In the Super Mario 64 article below, which extra playable characters did the 2004 DS remake add?

▸ Document segment
-- -- --

A lot of games from that late ’90s era have aged poorly, but Super Mario 64 is still fun to play. Its controls are responsive, and its levels give players a lot variety and challenge. Despite being the first notable 3D platformer, it might still be the best one ever made.

The success of Super Mario 64 quickly brought on a new wave of 3D platformers. Rare, which was owned by Nintendo at the time, made its own classics with the Banjo-Kazooie series, while Sony would try to compete with the Spyro series. But Super Mario 64 really inspired all 3D games.

Nintendo 64

Above: Peach’s Castle from Super Mario 64.

Image Credit: Super Mario 64

“Anyone who makes 3D games who says they’ve not borrowed something from Mario [64] or Zelda [Ocarina of Time] is lying,” Grand Theft Auto maker Rockstar’s head writer and vice president for creative Dan Houser told the New York Times.

Super Mario 64 began a series of 3D Mario games, which include Super Mario Sunshine for the GameCube, Super Mario Galaxy and Super Mario Galaxy 2 for the Wii, Super Mario 3D Land for the 3DS, and Super Mario 3D World for the Wii U. All of these games still retain the basic gameplay established 20 years ago in Super Mario 64.

Super Mario 64 itself was remade for the DS portable in 2004, which added extra playable characters in Luigi, Yoshi, and Wario. The original was also released digitally on the Wii and Wii U.

Mario has starred in dozens of great games, but Super Mario 64 might be his best adventure ever. In another 20 years, it’ll still hold up as a masterpiece.

-- -- --

▸ Record set

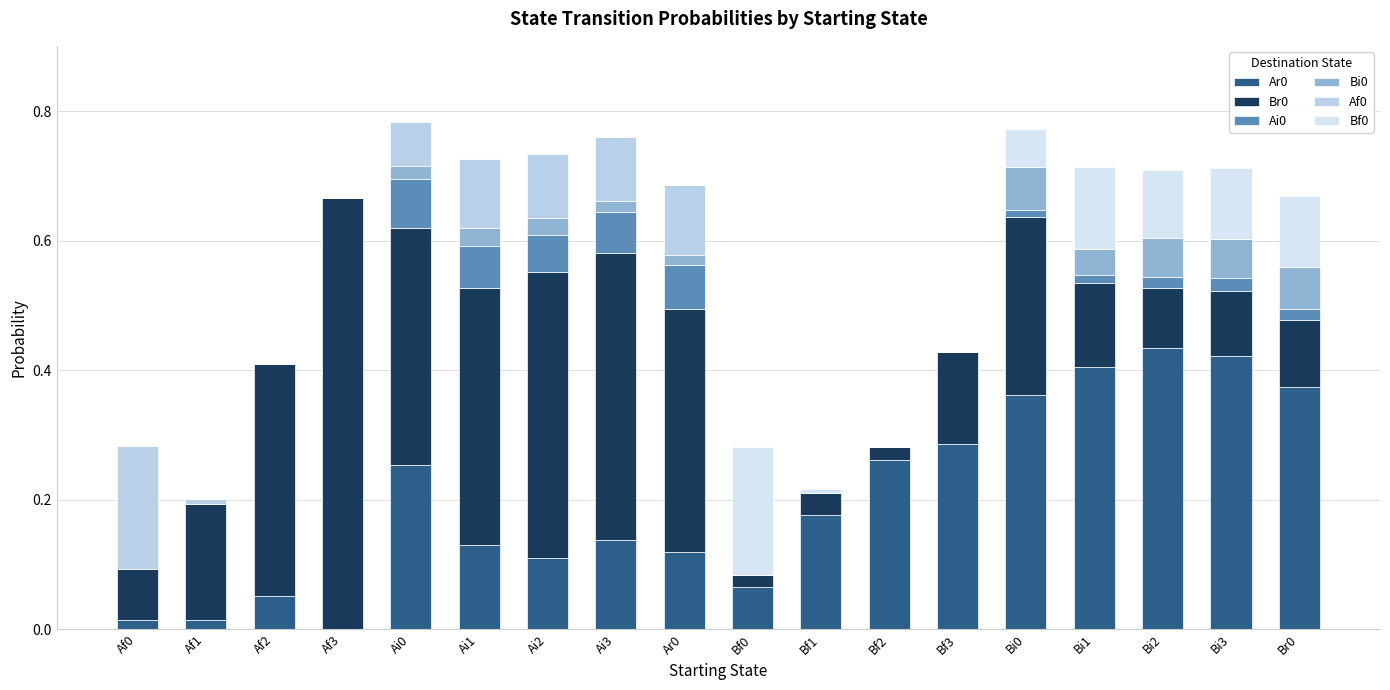

How many data points does each series have?

18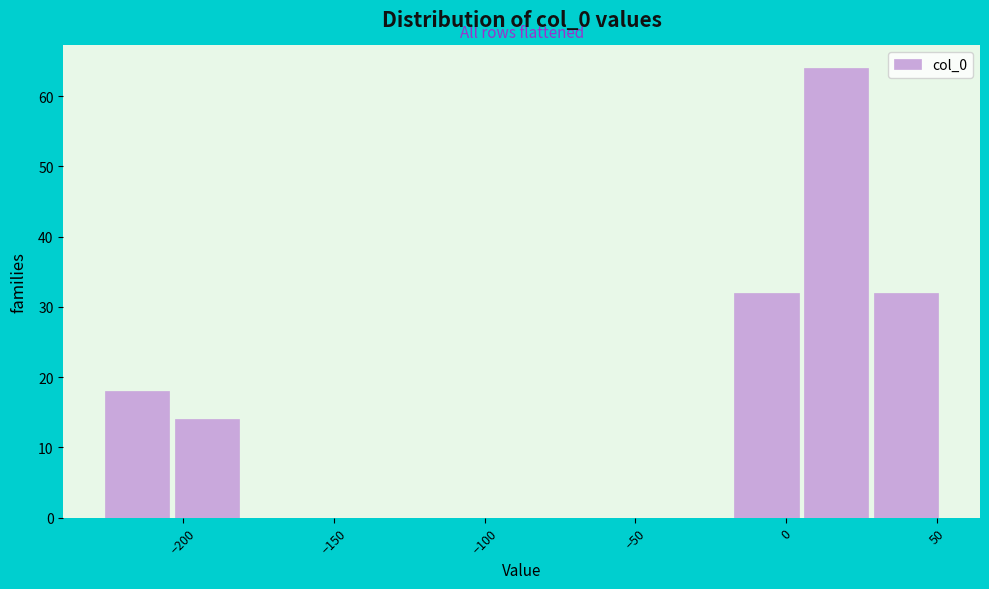

Reading left to right, list every bar in this chart as the range it spans on the x-axis followed by its height. Neither the bar edges nor the heights are printed on the chart, so give them approximately, as read against the axes.

-225 to -205: 18
-205 to -180: 14
-180 to -155: 0
-155 to -135: 0
-135 to -110: 0
-110 to -90: 0
-90 to -65: 0
-65 to -40: 0
-40 to -20: 0
-20 to 5: 32
5 to 30: 64
30 to 50: 32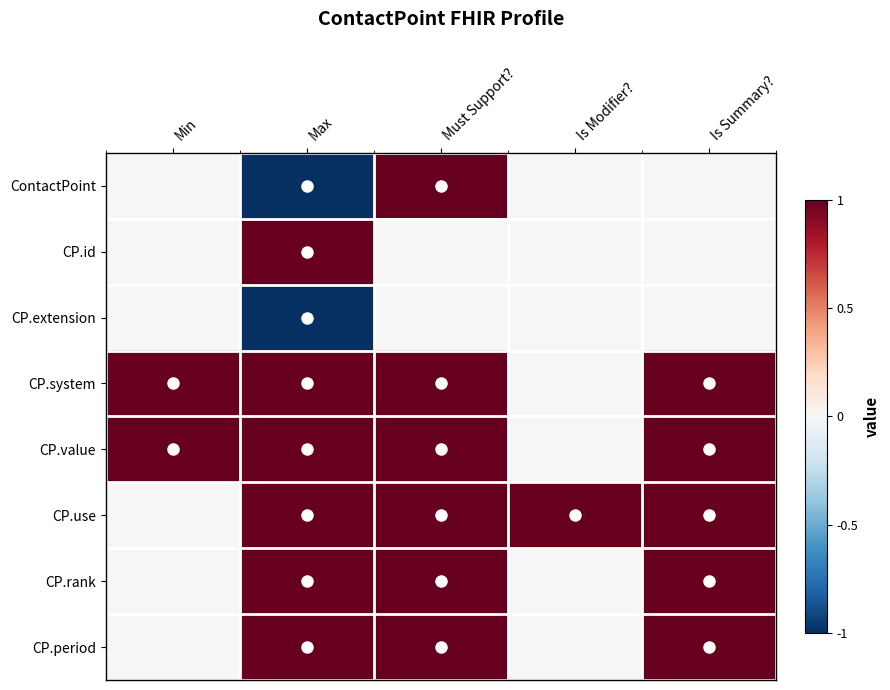

At how many categories does at least one series exceed 0?

5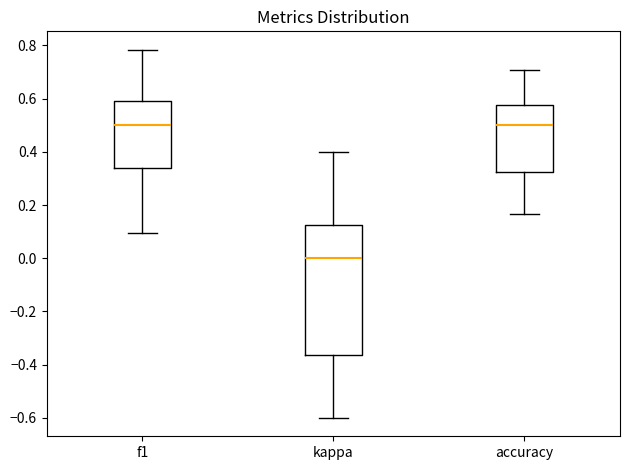

Reading left to right, read every box against the y-axis: the position of its median line, the range the box covers, and the ends of its whiskers. The values are not printed on the chart, so give them approximately, as read against the axis.

f1: median 0.50, box 0.34 to 0.60, whiskers 0.10 to 0.78
kappa: median 0.00, box -0.36 to 0.12, whiskers -0.60 to 0.40
accuracy: median 0.50, box 0.32 to 0.58, whiskers 0.16 to 0.70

-- -- --

▸ Exercise answer
Luigi, Yoshi, and Wario.